Coming to terms with one’s sin requires the slow work of the Holy Spirit, but more often than not, it also requires one willing to speak the truth to us by that same Spirit. Writing in the 1930’s, Reinhold Niebuhr perceived the incapability of individuals and nations to rid themselves completely of evil, but he did credit the religious spirit with a capacity for restraint and humility. I found this quote in my copy of Niebuhr’s Moral Man & Immoral Society:

“The personality and the holiness of God provide the religious man with a reinforcement of his moral will and a restraint upon his will-to-power.…and a consequent increase in condemnation upon all selfish actions and desires.”

Steven Weitzman notes in a recent Christianity Today article that James Comey was a fan of Reinhold Niebuhr in his undergraduate years and even took the theologian’s name as an email handle. It was Niebuhr who boldly confronted J. Edgar Hoover, then director of the FBI, for his improper spying upon Martin Luther King, Jr. One of the revelations of Comey’s testimony in this week’s Senate hearing was that he resisted pressure by both parties to shape past and current FBI investigations in a more positive light – whether it be the mishandling of confidential emails, or collusion with Russia in the interference of the election. Like Nathan the prophet, James Comey seemed willing to restrain his own ambition while speaking truth to power at great personal risk.

Every day you and I, by our speech and conduct, contribute to the larger fabric of society for good or ill.

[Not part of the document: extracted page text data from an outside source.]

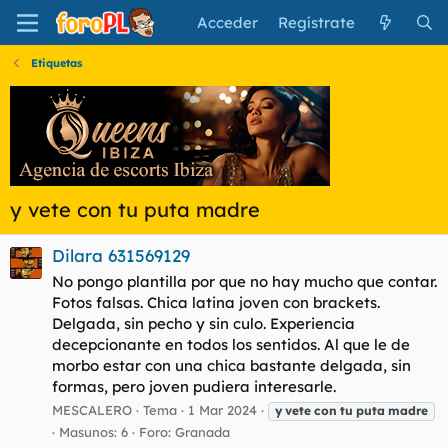
Acceder
Regístrate
Etiquetas
y vete con tu puta madre
Dilara 631569129
No pongo plantilla por que no hay mucho que contar.
Fotos falsas. Chica latina joven con brackets.
Delgada, sin pecho y sin culo. Experiencia
decepcionante en todos los sentidos. Al que le de
morbo estar con una chica bastante delgada, sin
formas, pero joven pudiera interesarle.
MESCALERO
Tema
1 Mar 2024
y
vete
con
tu
puta
madre
Masunos: 6
Foro:
Granada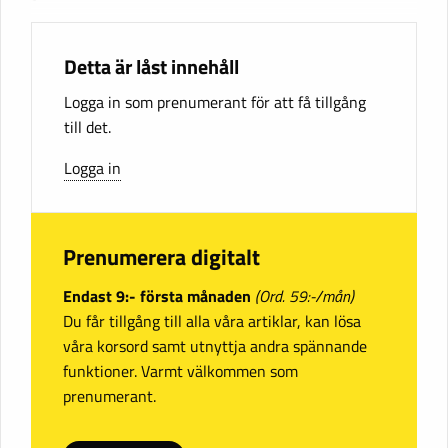
Detta är låst innehåll
Logga in som prenumerant för att få tillgång
till det.
Logga in
Prenumerera digitalt
Endast 9:- första månaden
(Ord. 59:-/mån)
Du får tillgång till alla våra artiklar, kan lösa
våra korsord samt utnyttja andra spännande
funktioner. Varmt välkommen som
prenumerant.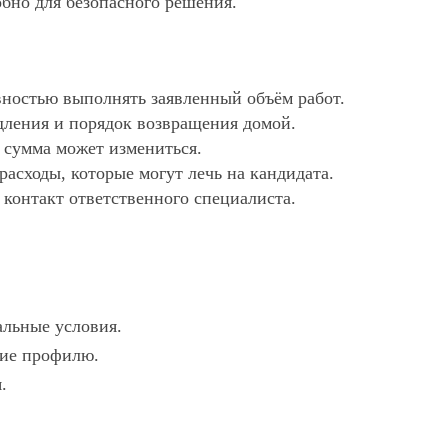
обно для безопасного решения.
ностью выполнять заявленный объём работ.
дления и порядок возвращения домой.
х сумма может измениться.
асходы, которые могут лечь на кандидата.
 контакт ответственного специалиста.
альные условия.
вие профилю.
.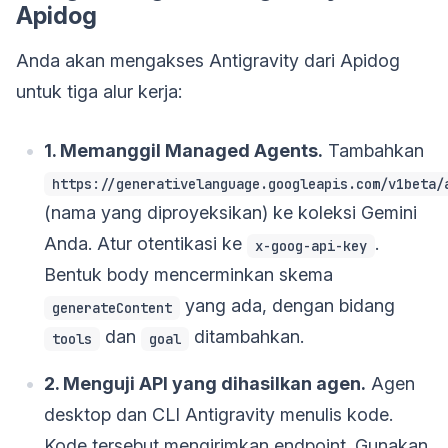
Apidog
Anda akan mengakses Antigravity dari Apidog
untuk tiga alur kerja:
1. Memanggil Managed Agents.
Tambahkan
https://generativelanguage.googleapis.com/v1beta/
(nama yang diproyeksikan) ke koleksi Gemini
Anda. Atur otentikasi ke
.
x-goog-api-key
Bentuk body mencerminkan skema
yang ada, dengan bidang
generateContent
dan
ditambahkan.
tools
goal
2. Menguji API yang dihasilkan agen.
Agen
desktop dan CLI Antigravity menulis kode.
Kode tersebut mengirimkan endpoint. Gunakan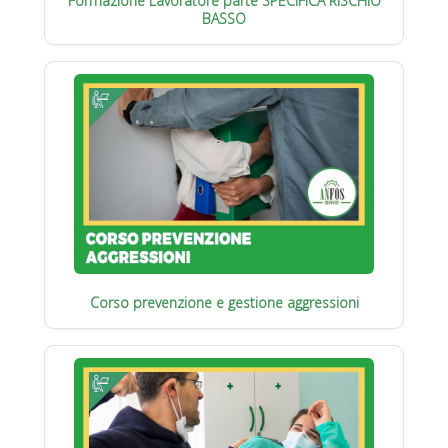
Formazione Lavoratore parte SPECIFICA RISCHIO
BASSO
Corso prevenzione e gestione aggressioni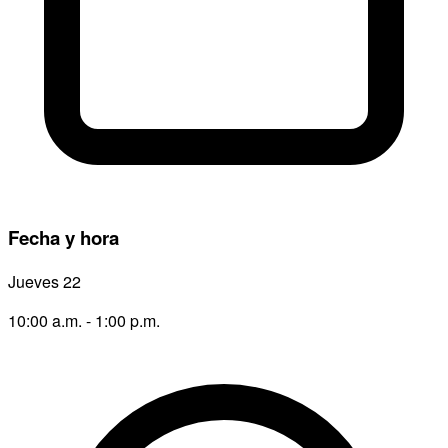
Fecha y hora
Jueves 22
10:00 a.m. - 1:00 p.m.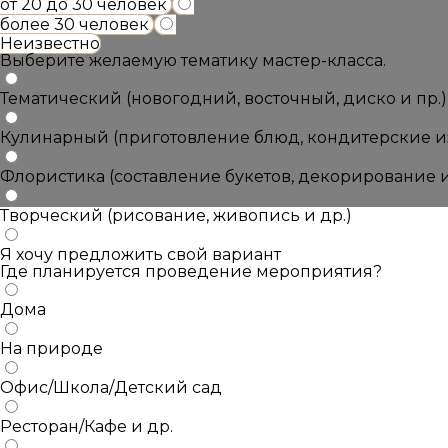
от 20 до 30 человек
более 30 человек
Неизвестно
Выберите желаемую тематику мастер-класса.
Тематический (новогодний, восточный, диско и пр.)
Кулинарный (приготовление блюд, кондитерские из
Флористика (составление букетов, декорирование и
Творческий (рисование, живопись и др.)
Я хочу предложить свой вариант
Где планируется проведение мероприятия?
Дома
На природе
Офис/Школа/Детский сад
Ресторан/Кафе и др.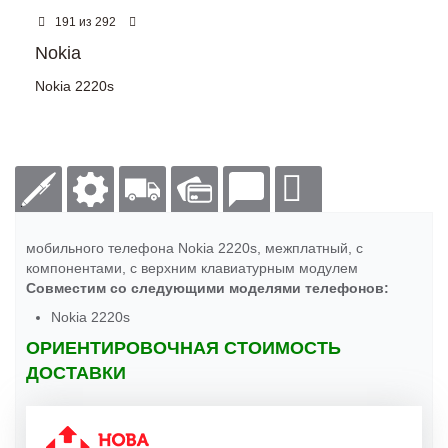
из
191
292
Nokia
Nokia 2220s
мобильного телефона Nokia 2220s, межплатный, с
компонентами, с верхним клавиатурным модулем
Совместим со следующими моделями телефонов:
Nokia 2220s
ОРИЕНТИРОВОЧНАЯ СТОИМОСТЬ
ДОСТАВКИ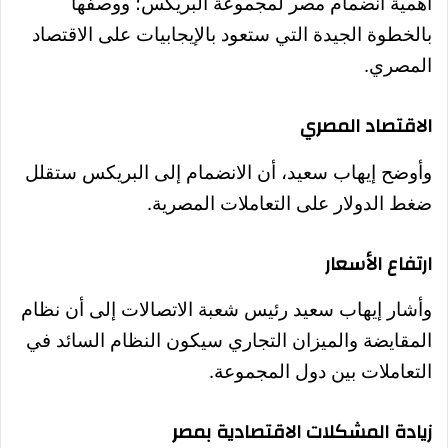
أهمية انضمام مصر لمجموعة البريكس؛ ووصفها
بالخطوة الجيدة التي ستعود بالإيجابيات على الاقتصاد
المصري.
الاقتصاد المصري
وأوضح إيهاب سعيد، أن الانضمام إلى البريكس ستقلل
ضغط الدولار على التعاملات المصرية.
ارتفاع الأسعار
وأشار إيهاب سعيد رئيس شعبة الاتصالات إلى أن نظام
المقايضة والميزان التجاري سيكون النظام السائد في
التعاملات بين دول المجموعة.
زيادة المشكلات الاقتصادية بمصر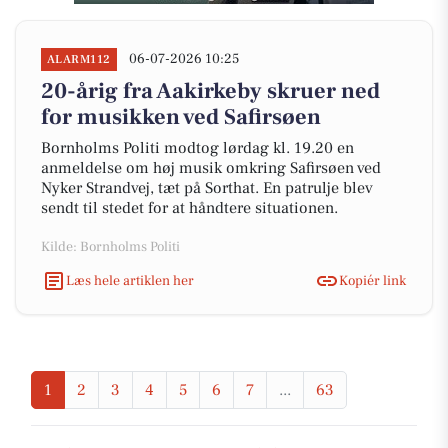
06-07-2026 10:25
ALARM112
20-årig fra Aakirkeby skruer ned
for musikken ved Safirsøen
Bornholms Politi modtog lørdag kl. 19.20 en
anmeldelse om høj musik omkring Safirsøen ved
Nyker Strandvej, tæt på Sorthat. En patrulje blev
sendt til stedet for at håndtere situationen.
Kilde: Bornholms Politi
Læs hele artiklen her
Kopiér link
1
2
3
4
5
6
7
...
63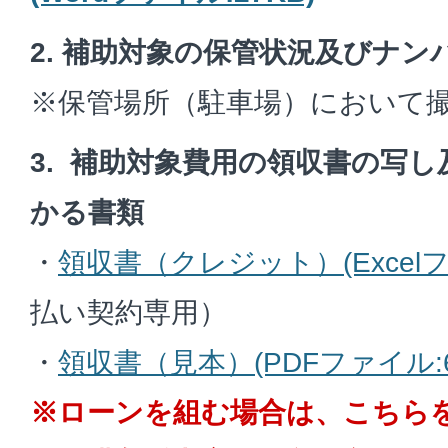
2. 補助対象の保管状況及びナ
※保管場所（駐車場）において
3. 補助対象費用の領収書の写
かる書類
・
領収書（クレジット）(Excelフ
払い契約専用）
・
領収書（見本）(PDFファイル:6
※ローンを組む場合は、こちら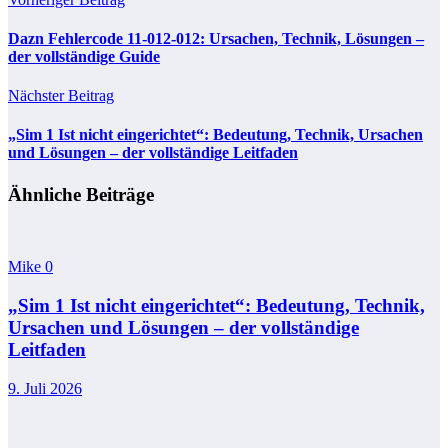
Dazn Fehlercode 11-012-012: Ursachen, Technik, Lösungen –
der vollständige Guide
Nächster Beitrag
„Sim 1 Ist nicht eingerichtet“: Bedeutung, Technik, Ursachen
und Lösungen – der vollständige Leitfaden
Ähnliche Beiträge
Mike
0
„Sim 1 Ist nicht eingerichtet“: Bedeutung, Technik,
Ursachen und Lösungen – der vollständige
Leitfaden
9. Juli 2026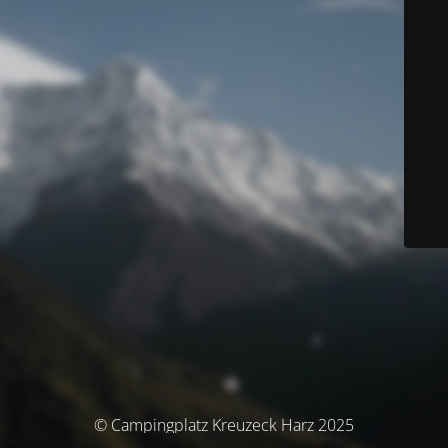
© Campingplatz Kreuzeck Harz 2025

Each and every day we are given the opportunity to exercise our moral will and to restrain the natural will-to-power for the good of others. The prophet Nathan and a fired FBI director share the truth-speaking boldness of Him who confronted hypocrisy and the abuse of power (Matthew 23: 23-24; Luke 22: 24-27), and called his disciples to walk as servant leaders. They are templates for our lives, and how we reflect their example in the world can change the course of a family, a church, a city, and even a nation.